• Brano scelto:
***

«Questa notte così folta / ha la violenza / delle cose che stupiscono / quando serrata / la bocca non basta»: basterebbero questi pochi versi per spiegare la poesia di Alessia Iuliano. Perché la sua poesia realmente ha questa violenza che ammutolisce e non fa parlare: non per nulla sono circa sei mesi che tento invano di trovare le parole per recensire questo libro di poesie, Non negare nessuno, l’opera prima della Iuliano, che, nonostante la giovane età, si presenta con una poesia forte, fatta di immagini dure, a tratti bucoliche, una poesia che non vive di sensazioni e sensazionalismi, ma arriva dritta al punto, non raccontando con fiumi di parole, ma descrivendo quello che vede, dando colori e forme precise:
Alessia racconta la ferita, pur bella, dell’incontro, di un amore che parte da un punto preciso, che tenta di abbracciare tutto: è così che nei suoi versi si incontrano i cani che si fiutano e i piccioni che nessuno scaccia e che s’incontra nelle sue parole la precisione dei volti sfuocati, e in quel tu che è innamorato, madre, fratello minore, e Alessia chiede, incessantemente, la vita: «C’è vita ovunque, la senti?» e ancora «e la vita / puoi raccontarla, puoi?» e, come una sentenza, si ricorda di ciò che sarebbe potuto essere e dice in due diverse occasioni, quasi un rimprovero: «Si poteva comunque / qualcosa», «Avremmo potuto tutto» . Eppure, anche quando «l’aria pesa domani / di sempre», Iuliano non si lascia sopraffare e si accorge che anche quando sembri manchi tutto, c’è vita, come il seme nelle mani di Cheick, che «non è / solo fame», che è «un abisso, per non negare nessuno».

***

• Domande:
(a) Perché, secondo la recensione, i versi citati in apertura basterebbero a spiegare la poesia di Alessia Iuliano? Rispondi in una-tre frasi.
(b) Come continueresti la recensione dopo la sua ultima frase? Scrivine il seguito in un paragrafo.

***

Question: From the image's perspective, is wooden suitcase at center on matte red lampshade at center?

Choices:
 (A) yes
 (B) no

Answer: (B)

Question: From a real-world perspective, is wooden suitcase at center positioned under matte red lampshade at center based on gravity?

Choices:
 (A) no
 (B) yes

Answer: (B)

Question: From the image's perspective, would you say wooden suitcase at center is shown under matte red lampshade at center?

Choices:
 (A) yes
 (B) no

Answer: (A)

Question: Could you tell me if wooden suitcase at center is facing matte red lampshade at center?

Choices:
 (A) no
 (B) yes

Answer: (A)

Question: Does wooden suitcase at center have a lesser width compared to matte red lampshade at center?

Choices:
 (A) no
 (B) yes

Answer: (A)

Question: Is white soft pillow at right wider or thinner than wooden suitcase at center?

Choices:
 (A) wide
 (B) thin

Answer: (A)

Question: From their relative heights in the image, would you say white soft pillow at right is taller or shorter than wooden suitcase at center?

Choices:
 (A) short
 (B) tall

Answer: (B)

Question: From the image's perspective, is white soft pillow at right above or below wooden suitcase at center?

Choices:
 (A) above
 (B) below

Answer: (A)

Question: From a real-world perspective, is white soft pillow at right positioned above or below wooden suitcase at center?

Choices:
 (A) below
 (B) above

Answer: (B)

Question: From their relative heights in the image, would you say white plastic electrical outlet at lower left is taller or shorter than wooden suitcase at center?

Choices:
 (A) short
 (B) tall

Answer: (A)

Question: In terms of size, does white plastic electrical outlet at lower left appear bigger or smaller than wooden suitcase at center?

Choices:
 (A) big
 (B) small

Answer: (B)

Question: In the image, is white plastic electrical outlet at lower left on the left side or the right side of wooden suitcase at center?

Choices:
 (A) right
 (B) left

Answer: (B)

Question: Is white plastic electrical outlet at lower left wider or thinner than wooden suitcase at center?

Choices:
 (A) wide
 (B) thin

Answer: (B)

***

• Risposte numerate:
(a) Perché la poesia di Iuliano ha davvero quella violenza che ammutolisce e non fa parlare. Lo dimostra il fatto che da circa sei mesi chi scrive tenta invano di trovare le parole per recensire il libro.

(b)
Quella di Alessia è una poesia che si amplia, esplode in un grido d’amore, la preghiera di chi voleva spiegarsi l’amore, «ma la ragione è una cosa piccola»: l’amen iniziale e poi il grido, ripetuto, «prenditi cura, sì. / Prenditi cura degli occhi» e ancora, l’apice, nella commovente poesia alla madre «Dio è anche in te / madre del naufragio. È l’onda / al molo, dall’alto della ferrovia. // Dio / Dio che non guarda / i nostri peccati / è la breccia, il pontile, / l’imbrunire sugli ulivi ovunque / e in te // soprattutto in te // che neppure ostenti / la fonte prima / del tuo amore».